··· DATA SECTION ···

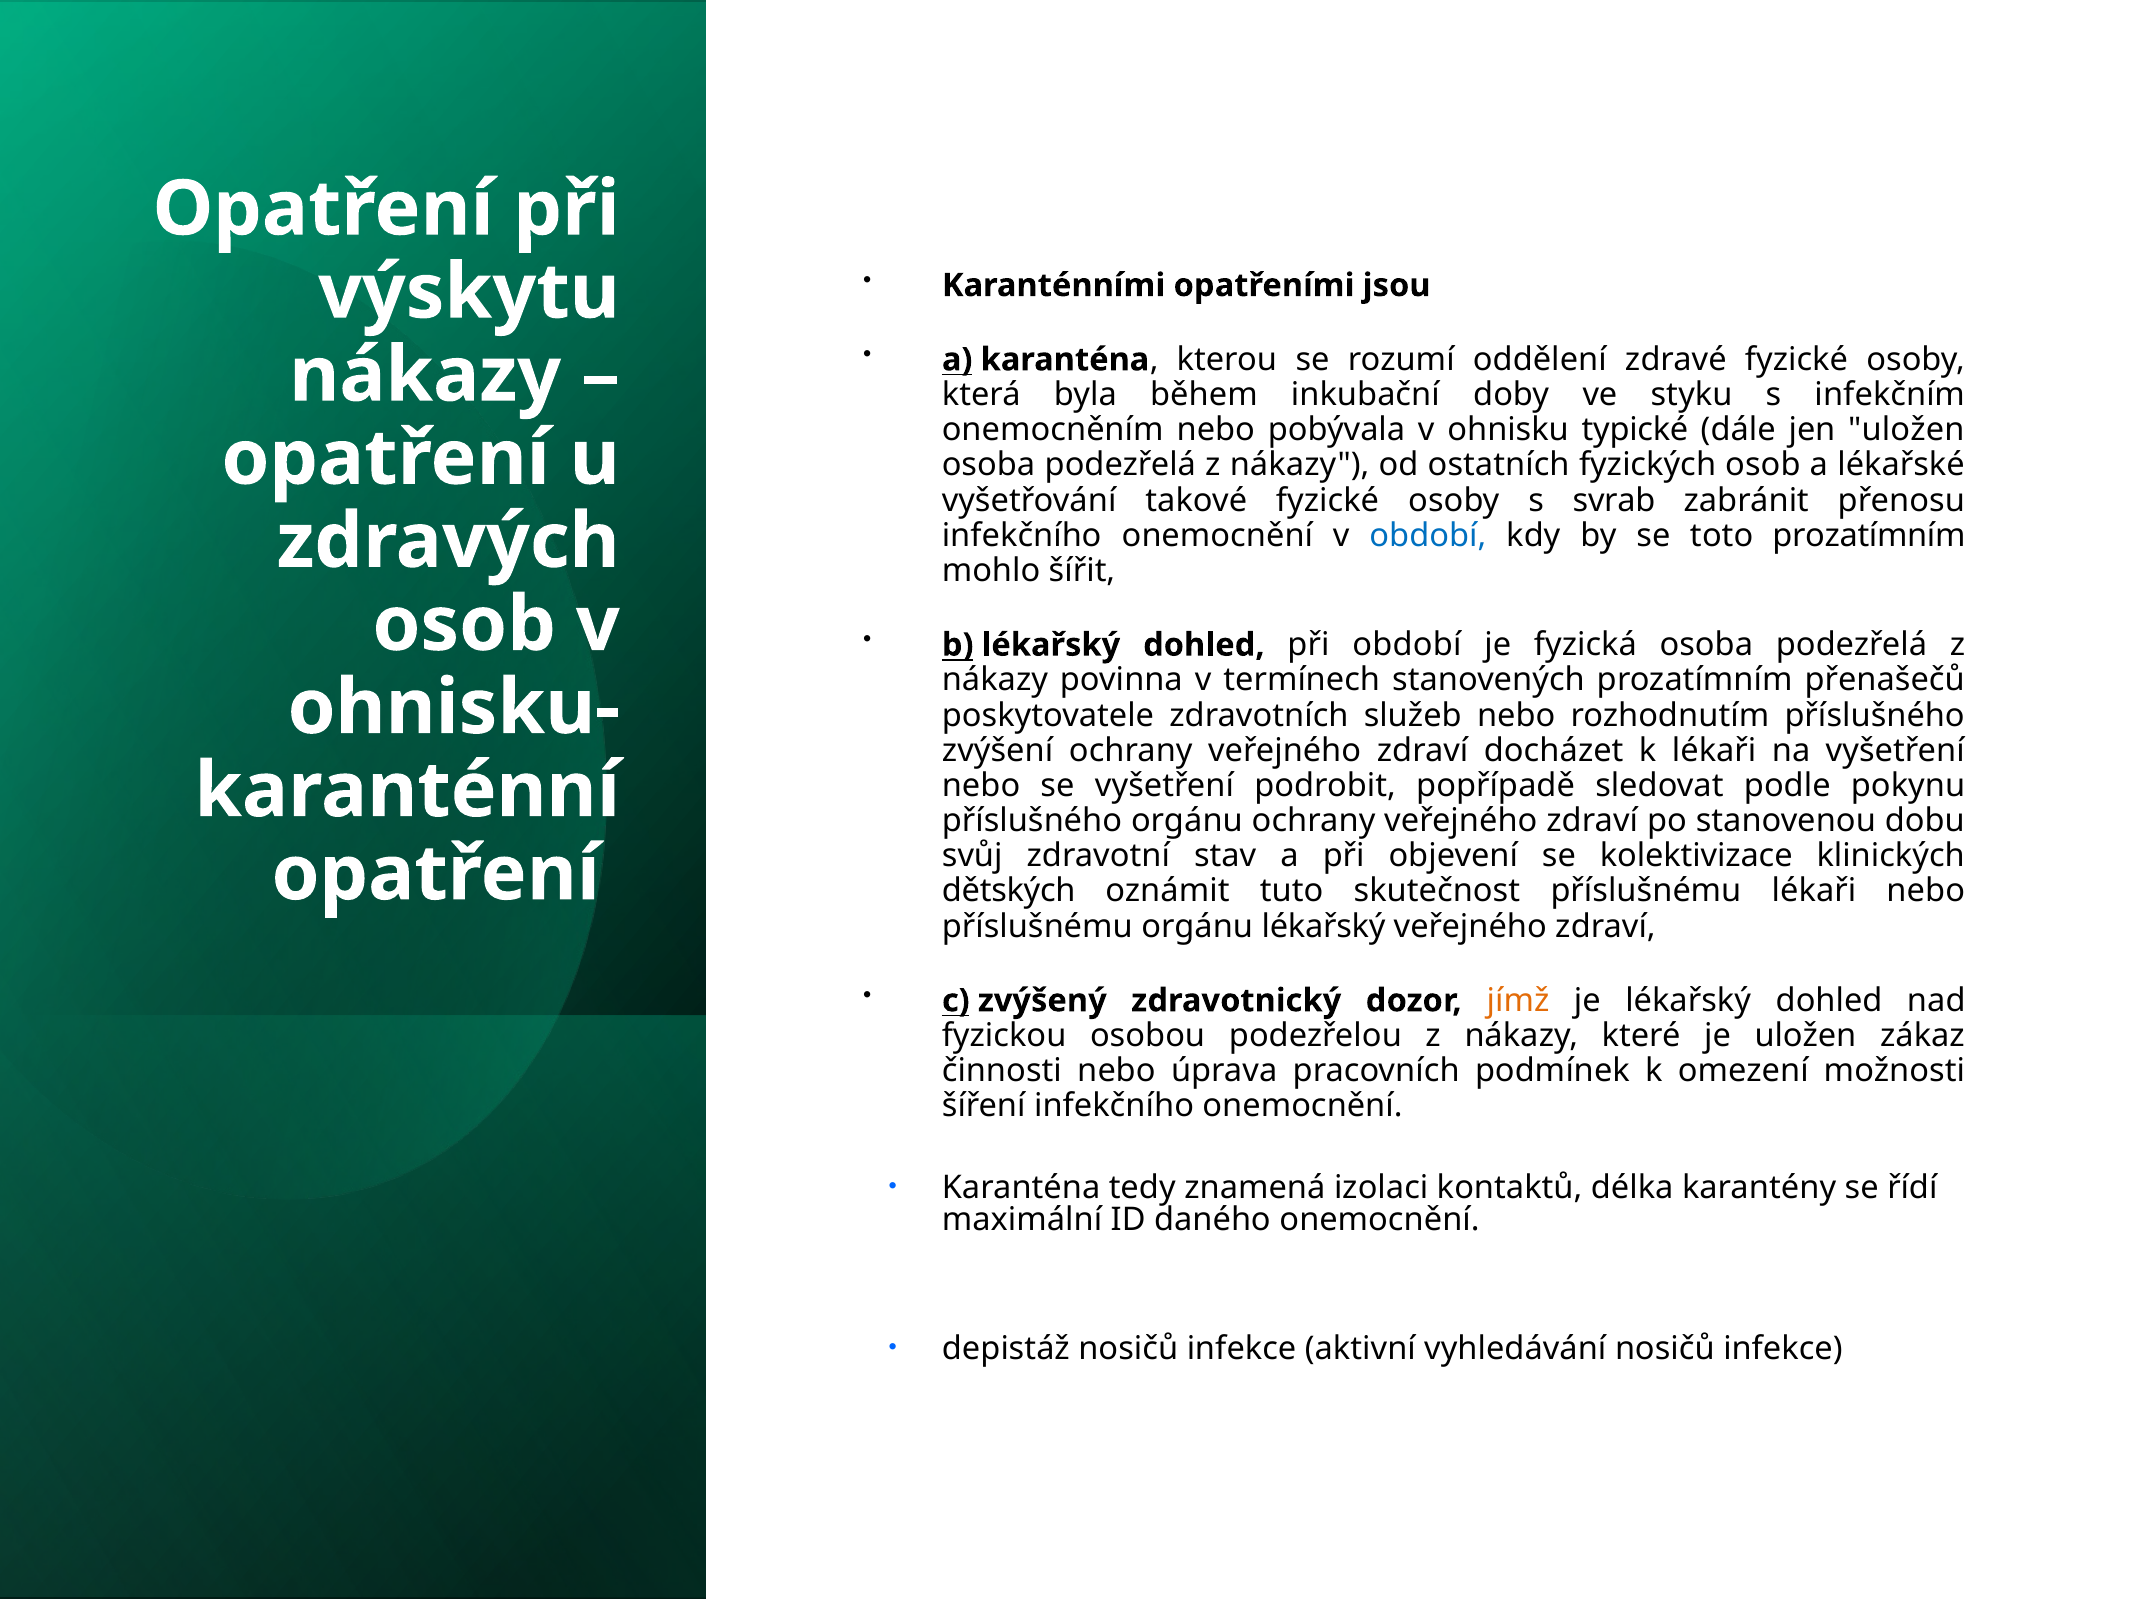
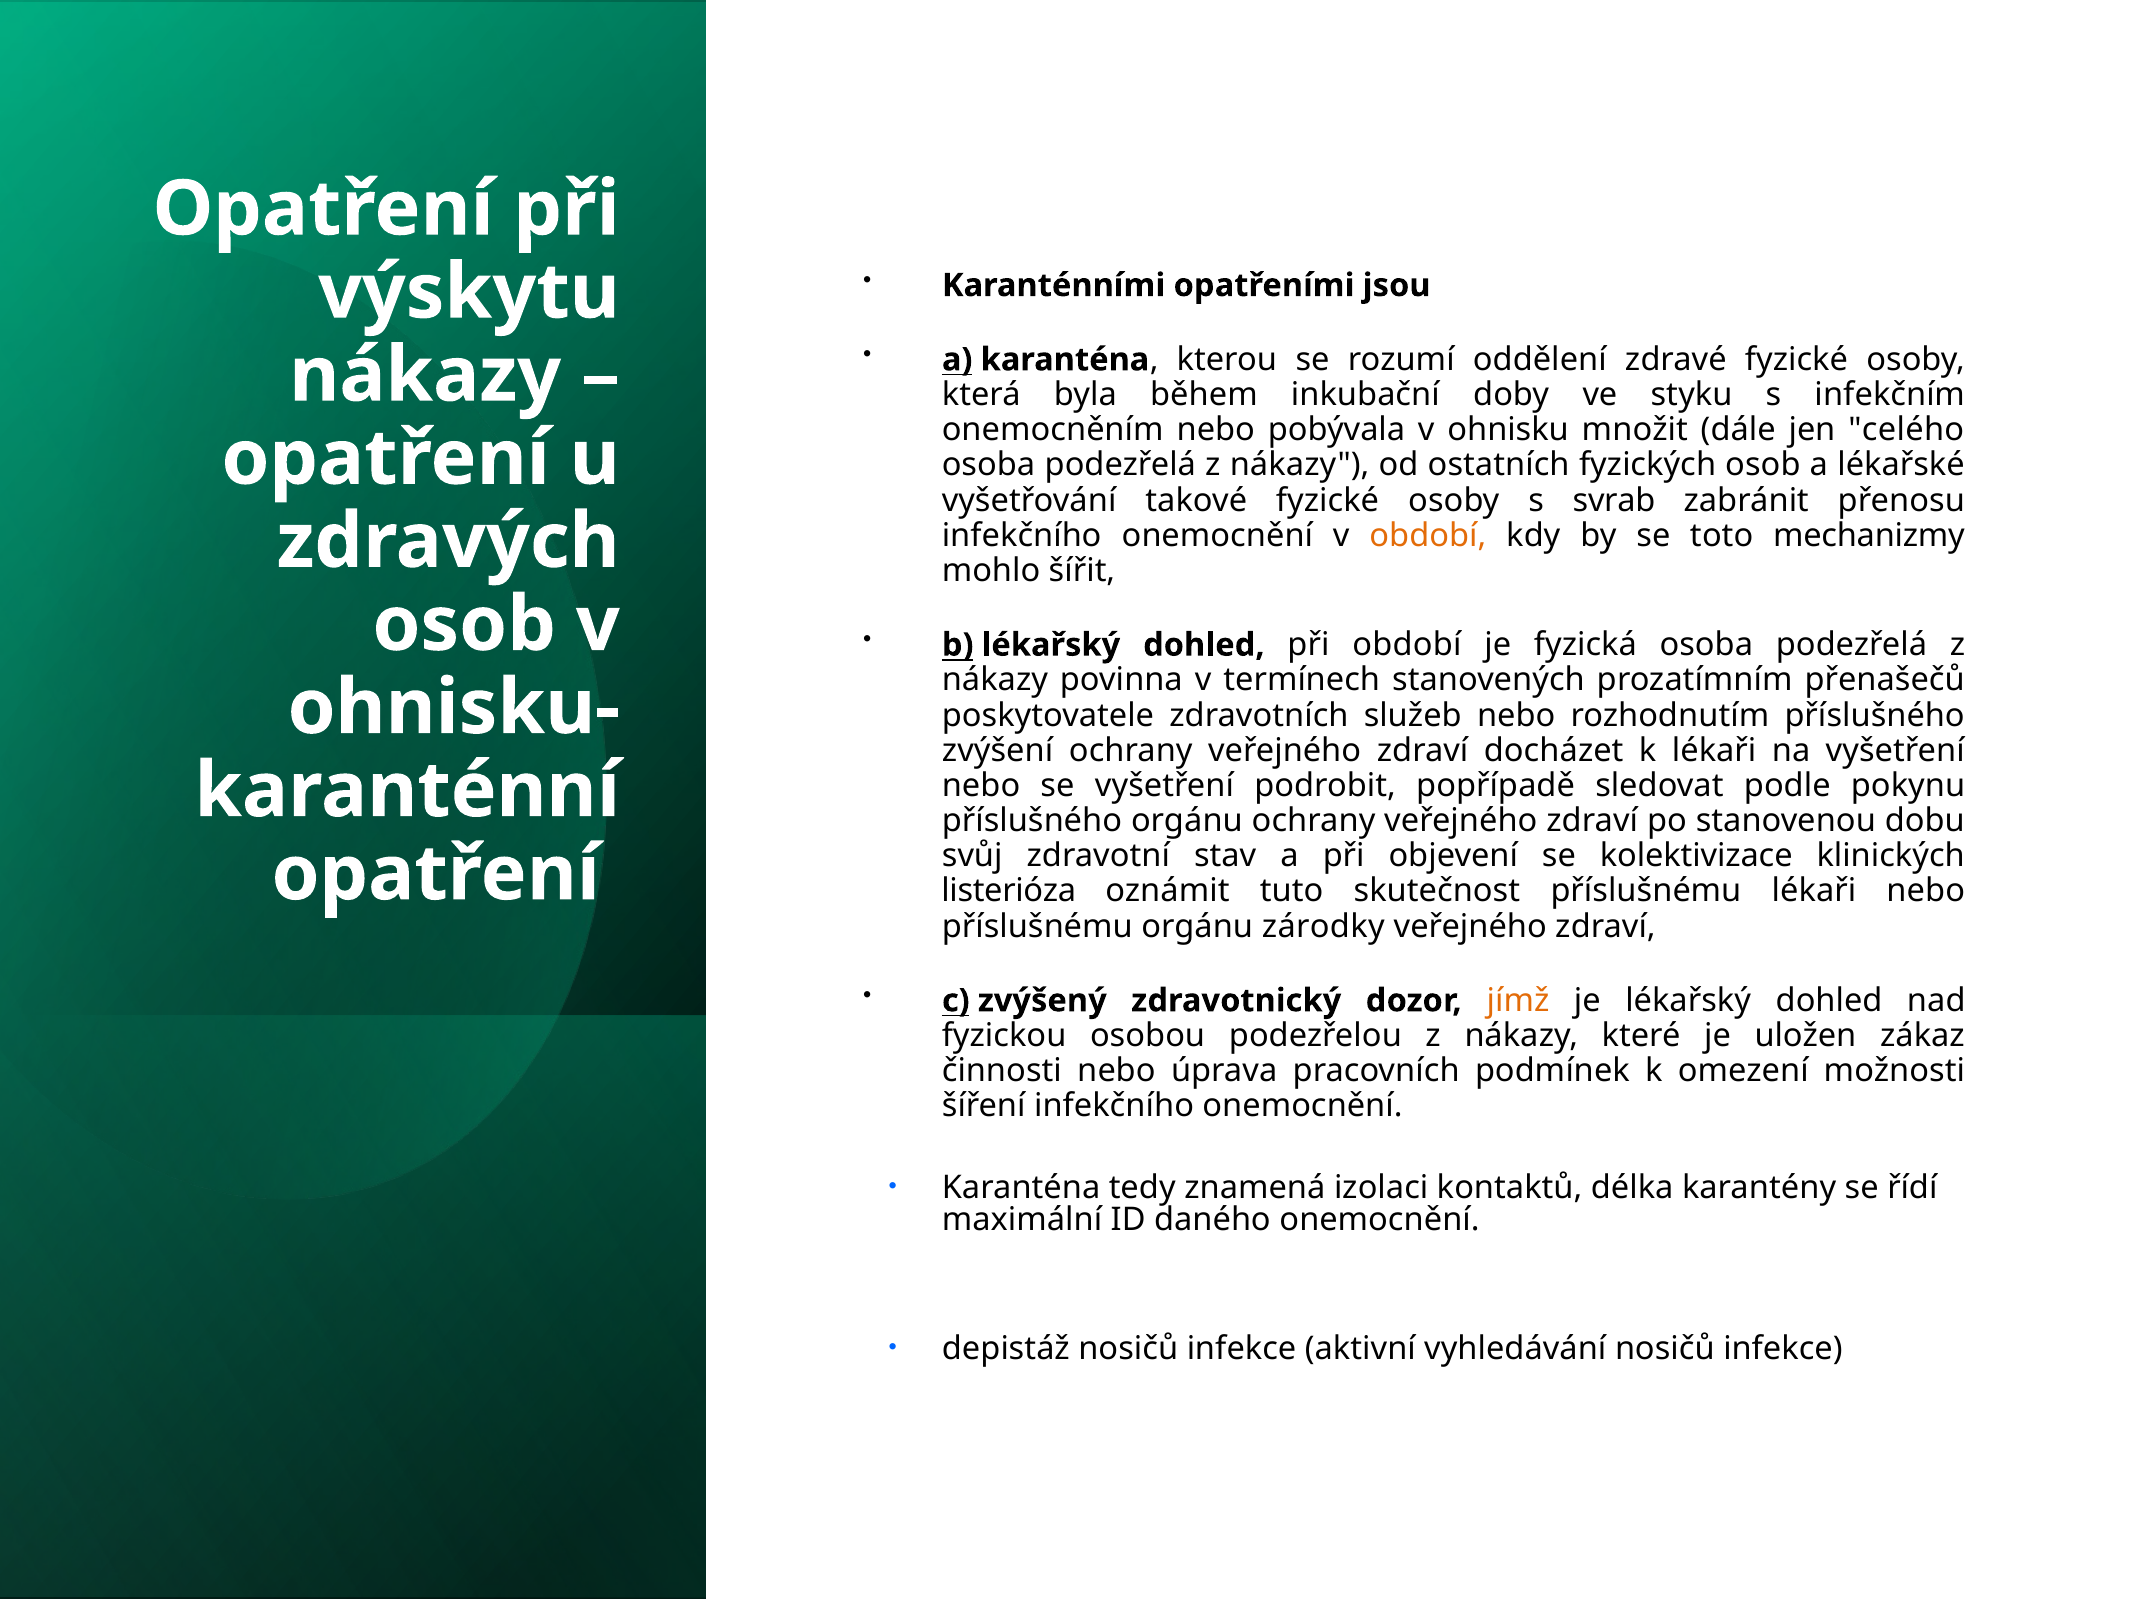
typické: typické -> množit
jen uložen: uložen -> celého
období at (1428, 536) colour: blue -> orange
toto prozatímním: prozatímním -> mechanizmy
dětských: dětských -> listerióza
orgánu lékařský: lékařský -> zárodky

···

_REQUIREMENT_
Count the lines in the data above that contain the string "blue", treating uppercase and lowercase as different. Reply with the number alone.

_SOLVED PROBLEM_
1